Exercise brief: These records must be written out again exactly.

Records:
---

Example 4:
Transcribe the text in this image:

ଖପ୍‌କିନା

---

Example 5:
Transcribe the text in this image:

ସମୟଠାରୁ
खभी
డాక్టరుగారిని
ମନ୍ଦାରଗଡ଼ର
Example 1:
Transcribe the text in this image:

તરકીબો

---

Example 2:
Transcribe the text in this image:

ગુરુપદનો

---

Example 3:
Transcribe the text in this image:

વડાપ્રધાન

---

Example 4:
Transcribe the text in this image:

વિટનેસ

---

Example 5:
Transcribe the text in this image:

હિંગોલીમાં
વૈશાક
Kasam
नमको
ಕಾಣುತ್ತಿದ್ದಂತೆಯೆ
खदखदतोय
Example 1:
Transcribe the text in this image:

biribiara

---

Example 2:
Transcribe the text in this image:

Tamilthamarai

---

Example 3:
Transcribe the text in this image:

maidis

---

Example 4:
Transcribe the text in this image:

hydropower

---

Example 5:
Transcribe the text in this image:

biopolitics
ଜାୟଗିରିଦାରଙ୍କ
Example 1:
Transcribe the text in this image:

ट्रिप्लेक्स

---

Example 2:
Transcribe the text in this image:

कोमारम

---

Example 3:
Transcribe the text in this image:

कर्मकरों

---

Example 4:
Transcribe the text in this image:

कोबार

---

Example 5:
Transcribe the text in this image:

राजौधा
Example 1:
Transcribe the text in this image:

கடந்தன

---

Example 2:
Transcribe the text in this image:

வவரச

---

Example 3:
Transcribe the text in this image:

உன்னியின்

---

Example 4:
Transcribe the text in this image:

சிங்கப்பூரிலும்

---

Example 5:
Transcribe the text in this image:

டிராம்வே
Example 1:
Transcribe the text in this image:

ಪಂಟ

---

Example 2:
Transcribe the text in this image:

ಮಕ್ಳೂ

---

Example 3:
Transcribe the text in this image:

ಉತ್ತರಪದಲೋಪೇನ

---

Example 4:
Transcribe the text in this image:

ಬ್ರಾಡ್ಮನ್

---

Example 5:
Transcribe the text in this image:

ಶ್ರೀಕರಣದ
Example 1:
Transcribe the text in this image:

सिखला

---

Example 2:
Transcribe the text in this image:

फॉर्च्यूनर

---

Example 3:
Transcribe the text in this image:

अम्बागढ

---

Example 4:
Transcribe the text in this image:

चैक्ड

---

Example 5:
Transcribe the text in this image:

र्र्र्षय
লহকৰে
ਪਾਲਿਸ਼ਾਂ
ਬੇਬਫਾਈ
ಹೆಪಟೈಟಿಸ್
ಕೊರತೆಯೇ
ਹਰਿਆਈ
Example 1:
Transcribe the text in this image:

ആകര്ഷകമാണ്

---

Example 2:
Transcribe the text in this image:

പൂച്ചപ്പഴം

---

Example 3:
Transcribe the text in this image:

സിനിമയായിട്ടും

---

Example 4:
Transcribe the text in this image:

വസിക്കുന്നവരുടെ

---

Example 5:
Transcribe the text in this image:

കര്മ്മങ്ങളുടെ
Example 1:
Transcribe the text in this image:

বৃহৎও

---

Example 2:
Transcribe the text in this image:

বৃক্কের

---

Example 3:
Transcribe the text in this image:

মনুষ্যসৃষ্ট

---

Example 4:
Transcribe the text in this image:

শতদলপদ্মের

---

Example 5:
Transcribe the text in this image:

Expected output:
---

Example 4:
Transcribe the text in this image:

ଖପ୍‌କିନା

---

Example 5:
Transcribe the text in this image:

ସମୟଠାରୁ
खभी
డాక్టరుగారిని
ମନ୍ଦାରଗଡ଼ର
Example 1:
Transcribe the text in this image:

તરકીબો

---

Example 2:
Transcribe the text in this image:

ગુરુપદનો

---

Example 3:
Transcribe the text in this image:

વડાપ્રધાન

---

Example 4:
Transcribe the text in this image:

વિટનેસ

---

Example 5:
Transcribe the text in this image:

હિંગોલીમાં
વૈશાક
Kasam
नमको
ಕಾಣುತ್ತಿದ್ದಂತೆಯೆ
खदखदतोय
Example 1:
Transcribe the text in this image:

biribiara

---

Example 2:
Transcribe the text in this image:

Tamilthamarai

---

Example 3:
Transcribe the text in this image:

maidis

---

Example 4:
Transcribe the text in this image:

hydropower

---

Example 5:
Transcribe the text in this image:

biopolitics
ଜାୟଗିରିଦାରଙ୍କ
Example 1:
Transcribe the text in this image:

ट्रिप्लेक्स

---

Example 2:
Transcribe the text in this image:

कोमारम

---

Example 3:
Transcribe the text in this image:

कर्मकरों

---

Example 4:
Transcribe the text in this image:

कोबार

---

Example 5:
Transcribe the text in this image:

राजौधा
Example 1:
Transcribe the text in this image:

கடந்தன

---

Example 2:
Transcribe the text in this image:

வவரச

---

Example 3:
Transcribe the text in this image:

உன்னியின்

---

Example 4:
Transcribe the text in this image:

சிங்கப்பூரிலும்

---

Example 5:
Transcribe the text in this image:

டிராம்வே
Example 1:
Transcribe the text in this image:

ಪಂಟ

---

Example 2:
Transcribe the text in this image:

ಮಕ್ಳೂ

---

Example 3:
Transcribe the text in this image:

ಉತ್ತರಪದಲೋಪೇನ

---

Example 4:
Transcribe the text in this image:

ಬ್ರಾಡ್ಮನ್

---

Example 5:
Transcribe the text in this image:

ಶ್ರೀಕರಣದ
Example 1:
Transcribe the text in this image:

सिखला

---

Example 2:
Transcribe the text in this image:

फॉर्च्यूनर

---

Example 3:
Transcribe the text in this image:

अम्बागढ

---

Example 4:
Transcribe the text in this image:

चैक्ड

---

Example 5:
Transcribe the text in this image:

र्र्र्षय
লহকৰে
ਪਾਲਿਸ਼ਾਂ
ਬੇਬਫਾਈ
ಹೆಪಟೈಟಿಸ್
ಕೊರತೆಯೇ
ਹਰਿਆਈ
Example 1:
Transcribe the text in this image:

ആകര്ഷകമാണ്

---

Example 2:
Transcribe the text in this image:

പൂച്ചപ്പഴം

---

Example 3:
Transcribe the text in this image:

സിനിമയായിട്ടും

---

Example 4:
Transcribe the text in this image:

വസിക്കുന്നവരുടെ

---

Example 5:
Transcribe the text in this image:

കര്മ്മങ്ങളുടെ
Example 1:
Transcribe the text in this image:

বৃহৎও

---

Example 2:
Transcribe the text in this image:

বৃক্কের

---

Example 3:
Transcribe the text in this image:

মনুষ্যসৃষ্ট

---

Example 4:
Transcribe the text in this image:

শতদলপদ্মের

---

Example 5:
Transcribe the text in this image:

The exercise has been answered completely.